Mas agora, à medida que uma intensa investigação de corrupção se concentra no próprio Erdogan e em seu círculo mais próximo, sua estratégia para sobreviver politicamente é desmentir os julgamentos militares. A alegação mais sensacional da investigação contra o primeiro-ministro surgiu no mês passado na forma da gravação de uma ligação telefônica que apareceu no YouTube, exibindo detalhes de uma conversa em que Erdogan, preocupado com a investigação, instruía o filho a esconder dezenas de milhões de dólares.

Os assessores de Erdogan publicaram um comunicado que afirma que a gravação "é o produto de uma montagem imoral e completamente falsa".

Muitos dos promotores e investigadores de ambos os casos – a de corrupção, contra o primeiro-ministro, e os processos contra os militares – são seguidores de Fethullah Gulen, um sacerdote islâmico que vive no exílio na Pensilvânia. As pessoas que pertencem a sua rede já foram apoiadoras da coalizão do governo de Erdogan, mas agora o governo os considera um "Estado paralelo" que deve ser expurgado por meio da polícia e do sistema judiciário.

Yalcin Akdogan, conhecido por falar em nome do primeiro-ministro, afirmou que os casos contra os militares são "um complô contra as Forças Armadas do próprio país", e que agora estão sendo replicados durante a investigação de corrupção contra o governo.

Sob pressão do governo, os legisladores turcos votaram recentemente pelo fim dos tribunais especiais, nos quais os oficiais das Forças Armadas foram julgados, o que representa um passo importante em direção a novos julgamentos. Variações desses tribunais, criados com base em leis antiterrorismo, existem na Turquia desde os anos 1970. Eles operam sob regras especiais que permitem testemunhas secretas e escutas telefônicas que não seriam aceitas em tribunais convencionais.

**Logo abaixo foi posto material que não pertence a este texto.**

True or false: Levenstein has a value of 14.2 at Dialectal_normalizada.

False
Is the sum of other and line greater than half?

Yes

Analistas legais afirmam que isso os torna mais vulneráveis à manipulação. "Os tribunais são especialmente criados para que o governo utilize as forças jurídicas contra seus oponentes políticos", afirmou Metin Feyzioglu, diretor da Associação Legal da Turquia. "Eles conseguiram eliminar os militares da política", mas "essa não foi a maneira correta de fazê-lo".

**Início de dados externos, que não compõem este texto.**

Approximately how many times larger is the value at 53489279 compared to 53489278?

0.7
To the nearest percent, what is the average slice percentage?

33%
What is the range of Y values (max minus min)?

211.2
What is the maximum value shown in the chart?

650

Nil Kutluk, filha de um almirante da marinha que está preso, afirmou: "Não creio que as alegações de corrupção devam ser encobertas, mas, pessoalmente, não há nada mais importante para mim do que a saída do meu pai e de qualquer outra pessoa inocente da prisão o mais rápido possível".

Ainda não se sabe se as acusações são justificadas ou não, mas as investigações de corrupção revelaram a influência do movimento de Gulen no Estado turco; algo que muitos suspeitavam, sem conseguir provar.

Quando as investigações de corrupção se tornaram públicas, Gareth Jenkins, jornalista e analista político na Turquia, afirmou que percebia diversas similaridades com as táticas adotadas na investigação militar: os mesmos promotores, o uso de batidas simultâneas nas casas e nos escritórios dos suspeitos, uma campanha de difamação na imprensa afiliada ao Gulen, e o vazamento de gravações telefônicas ilegais.

"Logo que vemos essas características, já dá para perceber que é o mesmo grupo trabalhando por trás disso", afirmou.